First of all it is important to realize how to do partner exercises in Systema.

  1. The speed is often deliberately slow. Make sure you keep the same speed as your partner. If he or she is going too fast or too slow, ask them to adapt. Remember however that the speed in which you train also determines what you are training (see below).
  2.  Ask questions when something is not clear.
  3. Give your partner what he or she needs to improve. Sometimes this means more speed/punches/pressure (when someone is getting comfortable), sometimes it means less. Be sensitive! Plus you can always ask the person.

Another big thing is that it is important that you actually try to do the exercise. This is especially the case when you already have a lot of experience in other martial arts. I know it feels much nicer to do something that you are able to do. However, the fact that you cannot make something happen right away does not mean that the instructor gave the wrong exercise. Again, ask for clarification when you don’t get the excercise.

To make real progress, you have to be able to observe yourself. When you are able to do this from the start, you should. When this is overwhelming at first, train for a while and try it again.

  1. The Systema basics (breathing, posture, movement and relaxation) can be explicitly integrated in class, but even if they are not you should observe whether you are able to realize them in the exercises.
  2. Ideally you remain emotionally neutral during training. This is obviously extremely difficult, so it is easier to start with observing what emotions arise when you work. I find fear, anger, frustration, self pity and enthusiasm most common. The last in particular is often not recognized as having a negative effect on training. Training should be fun right? No. It is nice when it is, but it does not have to be fun. Especially not when this means you get carried away.
  3. When you are training for some time, it is good to pick a personal learning point, which you can focus on for a longer time. For example posture or breathing. Ideally you focus on this point not only during training, but also in daily life.

Hopefully after a while you find that you are getting the hang of things. The training is less confrontational, you feel more comfortable and are having fun. Make things more difficult for yourself! Or as a Tai Chi master said: invest in loss. Try things you find difficult, find out new things and work with people who you just don’t like to train with. No doubt you will feel as if you have gotten worse, but in reality you are getting better.

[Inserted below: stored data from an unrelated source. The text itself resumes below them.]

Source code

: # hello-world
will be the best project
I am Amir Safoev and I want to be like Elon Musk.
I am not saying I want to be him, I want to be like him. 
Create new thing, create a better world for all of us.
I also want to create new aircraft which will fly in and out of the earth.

As mentioned above, speed is important in training. When you want to learn and integrate new movements, you have to start slow. When you notice you are unable to observe yourself, you have to work slower. Speed up when you want to test what you are already capable of or when you want to train working under pressure. When you do work fast, take the time to notice the things that are going wrong. As already mentioned,when you are comfortable in a drill: speed it up.


Working towards practical application. It is very important to realize training is never what it will be like in ‘real life’. It can help increase your chances of survival or help to get less serious injuries but it will not be the same. If you want realistic training, you should try to get robbed, assaulted or harassed. Nevertheless there are ways to make training less unrealistic. Obviously there are things like speed, multiple opponents and working from the ground. More subtle, but more important maybe is having your partner point out openings. I don’t mean hitting and kicking you whenever they have the chance, but pointing out the possibilities they have to counter.

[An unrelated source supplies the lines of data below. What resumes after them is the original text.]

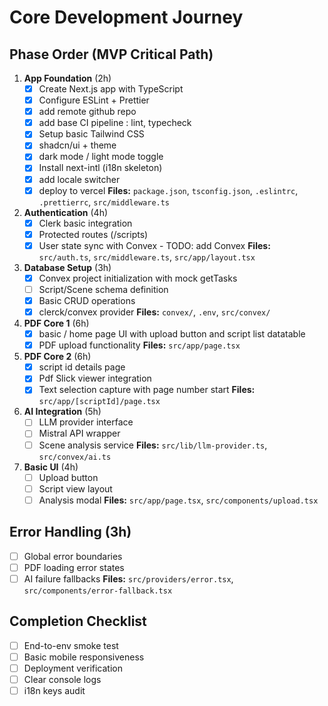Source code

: # Core Development Journey

## Phase Order (MVP Critical Path)

1. **App Foundation** (2h)
   - [x] Create Next.js app with TypeScript
   - [x] Configure ESLint + Prettier
   - [x] add remote github repo
   - [x] add base CI pipeline : lint, typecheck
   - [x] Setup basic Tailwind CSS
   - [x] shadcn/ui + theme
   - [x] dark mode / light mode toggle
   - [x] Install next-intl (i18n skeleton)
   - [x] add locale switcher
   - [x] deploy to vercel
   **Files:** `package.json`, `tsconfig.json`, `.eslintrc`, `.prettierrc`, `src/middleware.ts`

2. **Authentication** (4h)
   - [x] Clerk basic integration
   - [x] Protected routes (/scripts)
   - [x] User state sync with Convex - TODO: add Convex
   **Files:** `src/auth.ts`, `src/middleware.ts`, `src/app/layout.tsx`

3. **Database Setup** (3h)
   - [x] Convex project initialization with mock getTasks
   - [ ] Script/Scene schema definition
   - [x] Basic CRUD operations
   - [x] clerck/convex provider
   **Files:** `convex/`, `.env`, `src/convex/`

4. **PDF Core 1** (6h)
   - [x] basic / home page UI with upload button and script list datatable
   - [x] PDF upload functionality
   **Files:** `src/app/page.tsx`
   
5. **PDF Core 2** (6h)
   - [x] script id details page
   - [x] Pdf Slick viewer integration
   - [x] Text selection capture with page number start
   **Files:** `src/app/[scriptId]/page.tsx`

6. **AI Integration** (5h)
   - [ ] LLM provider interface
   - [ ] Mistral API wrapper
   - [ ] Scene analysis service
   **Files:** `src/lib/llm-provider.ts`, `src/convex/ai.ts`

7. **Basic UI** (4h)
   - [ ] Upload button
   - [ ] Script view layout
   - [ ] Analysis modal
   **Files:** `src/app/page.tsx`, `src/components/upload.tsx`

## Error Handling (3h)
- [ ] Global error boundaries
- [ ] PDF loading error states
- [ ] AI failure fallbacks
**Files:** `src/providers/error.tsx`, `src/components/error-fallback.tsx`

## Completion Checklist
- [ ] End-to-env smoke test
- [ ] Basic mobile responsiveness
- [ ] Deployment verification
- [ ] Clear console logs
- [ ] i18n keys audit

When you feel like it (and your instructor agrees it is a good idea), you can try doing an exercise while your partner actually does ‘counter’ you when they can. Again, start slow and remain observant of what is not working.

Finally and maybe a little strange after all the previous points. You should not think too much during exercises. Observe yourself, analyze after the exercise, but try to feel the solutions not think them out. In the end you want to teach you body what to do.

Maybe these are a lot of points and I suspect they are not complete. I can guarantee that if you are able to take this with you in training, you’ll learn at least twice as much in the same time. It does take a little more effort though.